MANILA, Philippines — The Supreme Court (SC) has struck down the Department of Energy (DOE) and Energy Regulatory Commission’s (ERC) regulations that compelled big power consumers to source electricity from only a select group of accredited suppliers.
In a 37-page decision, promulgated on March 2 but uploaded in the high court’s website on Sept. 24, the SC granted the petitions that sought to void DOE Circular (DC) 2015-06-0110 and ERC Resolutions 5, 10, 11 and 28 concerning the implementation of the Retail Competition and Open Access (RCOA).
In the decision, the SC stressed that the DOE’s mandate is to formulate rules to achieve EPIRA’s objectives, and the ERC should enforce not “supplant” these rules with its own issuances, declaring the assailed issuances “void for being bereft of legal basis” and directed the ERC to promulgate supporting guidelines to the remedied 2017 circulars issued by the DOE.
According to the high court, the RCOA is a policy provided for under the Republic Act No. 9136 or the “Electric Power Industry Reform Act of 2001 (EPIRA)” that gives consumers the power to select their own supplier for their electricity needs.
Various groups including the Philippine Chamber of Commerce and Industry (PCCI) alleged that the DOE and ERC issuances are unconstitutional and go against consumers’ “power of choice.”
Respondents to the case were DOE Secretary Alfonso Cusi and the now-defunct ERC officials led by Chairman Jose Vicente Salazar, and Commissioners Alfredo Non, Gloria Victoria Yap-Taruc, Josefina Patricia Asirit and Geronimo Sta. Ana.
The said issuances had been the subject of a temporary restraining order (TRO) issued in February 2017.
It regulated big power consumers to only source their electricity supply from the 23 retail electricity suppliers (RES) chosen by the ERC — failure to comply would result in disconnection from their respective distribution utilities (DUs).

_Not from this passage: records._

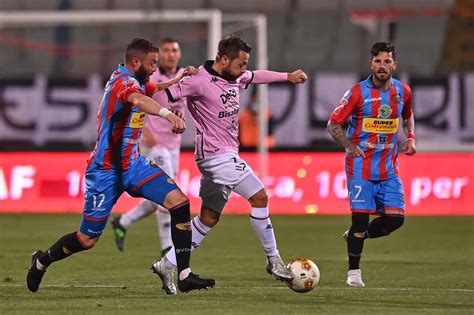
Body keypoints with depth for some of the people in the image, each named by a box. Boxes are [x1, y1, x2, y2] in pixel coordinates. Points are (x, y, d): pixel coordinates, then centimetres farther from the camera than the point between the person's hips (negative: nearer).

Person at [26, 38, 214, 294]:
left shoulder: (133, 80, 7)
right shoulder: (123, 81, -21)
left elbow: (155, 90, 31)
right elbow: (138, 99, -46)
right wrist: (168, 114, -64)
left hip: (133, 164, 9)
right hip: (106, 170, -9)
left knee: (179, 202, -12)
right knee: (87, 240, 3)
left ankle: (185, 276, -11)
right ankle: (42, 260, 32)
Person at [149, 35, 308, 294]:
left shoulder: (234, 77, 9)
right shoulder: (199, 81, -16)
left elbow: (256, 76, 30)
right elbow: (162, 96, -18)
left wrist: (287, 76, 34)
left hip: (225, 154, 9)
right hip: (218, 155, -9)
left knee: (209, 217, 10)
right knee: (259, 197, -9)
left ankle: (168, 264, 13)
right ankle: (273, 260, 0)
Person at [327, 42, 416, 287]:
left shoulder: (402, 91, 4)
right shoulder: (358, 92, -8)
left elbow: (407, 115, 26)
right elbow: (333, 124, -1)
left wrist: (410, 137, 8)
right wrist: (349, 146, -15)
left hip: (388, 167, 4)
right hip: (361, 165, -4)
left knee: (395, 218, -6)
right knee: (360, 217, -8)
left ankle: (356, 236, 22)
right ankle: (354, 272, 7)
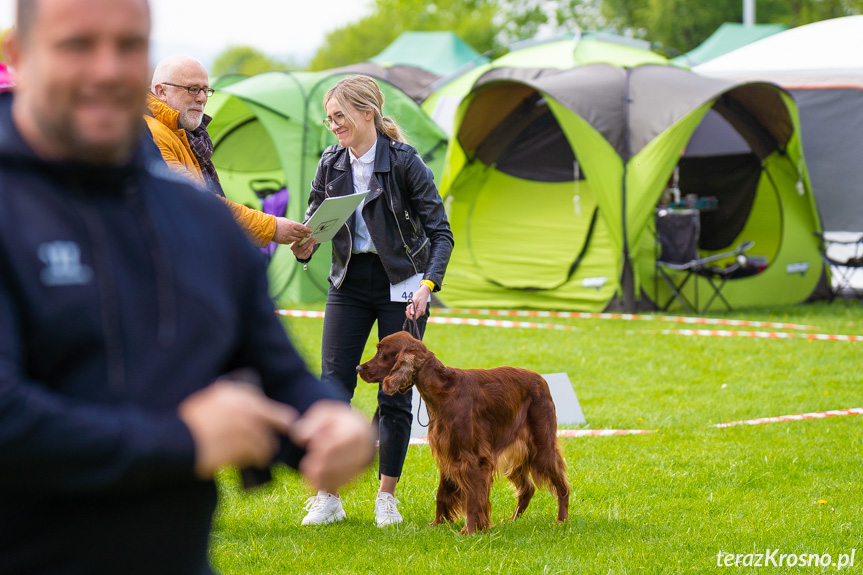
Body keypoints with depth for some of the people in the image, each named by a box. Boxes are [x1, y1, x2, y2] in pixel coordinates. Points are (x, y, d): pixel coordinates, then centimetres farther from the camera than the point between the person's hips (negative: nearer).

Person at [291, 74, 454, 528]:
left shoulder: (404, 161, -13)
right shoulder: (331, 163, 1)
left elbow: (440, 231, -10)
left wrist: (427, 285, -22)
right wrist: (304, 247, -15)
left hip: (400, 285, -4)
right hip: (349, 284, 4)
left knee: (395, 395, 0)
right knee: (332, 387, -4)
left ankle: (387, 498, 13)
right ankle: (327, 498, 4)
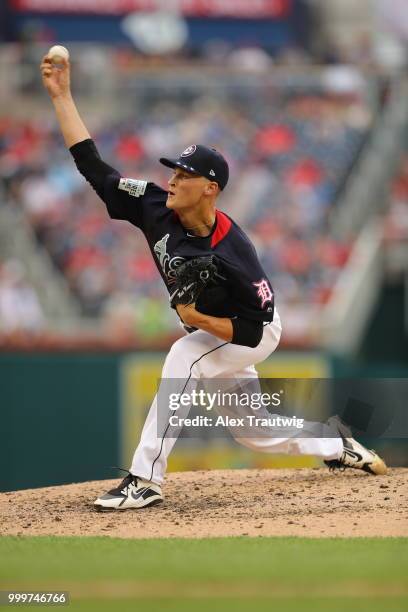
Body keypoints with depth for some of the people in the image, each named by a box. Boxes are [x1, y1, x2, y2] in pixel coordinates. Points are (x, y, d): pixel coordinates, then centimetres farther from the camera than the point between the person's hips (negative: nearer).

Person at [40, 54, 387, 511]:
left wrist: (197, 319, -37)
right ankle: (336, 443, 43)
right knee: (253, 432, 16)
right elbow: (93, 167, -19)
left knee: (184, 359, -34)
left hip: (257, 335, -7)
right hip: (208, 334, 7)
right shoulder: (156, 209, -19)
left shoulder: (232, 254, -34)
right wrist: (61, 95, -25)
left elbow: (252, 329, -27)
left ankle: (146, 479, -34)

The policies likewise prohibited DUs from participating as suppliers and ordered the winding down of operations of all local RES, which further limited the number of RES where consumers can source their electricity.
Petitioners argued that migrating to another supplier should be “voluntary” as per the provisions of the EPIRA, making the policies “patently unconstitutional” and in violation of free enterprise and antitrust.
They added that the DOE and ERC went beyond their legal authority to interpret and implement the EPIRA.
Meanwhile, the DOE and ERC, for their part, asserted that the “migration is mandatory,” further insisting that the DOE has the power and function to formulate rules to implement the EPIRA’s objectives.
The SC, however, said the “respondents are mistaken” and that the EPIRA was evident when it used “shall allow” concerning the transfer of a qualified end-user to the contestable market, which should not be automatic.
“It is well established that when the law is clear and unambiguous, ‘it should be applied as written,” the decision read.
The EPIRA, according to the high court’s decision, also included public utilities like DUs and electric cooperatives to be suppliers in the contestable market.
The SC further stated that the earlier issuances “emphasized customer choice” by giving the qualified consumers the “liberty to source from licensed and authorized” local RES in line with EPIRA’s underlying objective of “creating a free and competitive market that will provide reliable electricity at reasonable prices.”
In its comment over the consolidated petitions, the DOE itself admitted that the issuances had “palpable inconsistencies with the EPIRA” particularly on the mandatory migration of eligible end-users and prohibition imposed on the DUs.
The DOE then issued DC 2017-12-0013 and DC2017-12-0014 to rectify the assailed issuances, allowing the voluntary migration of customers and DUs continued participation as RES.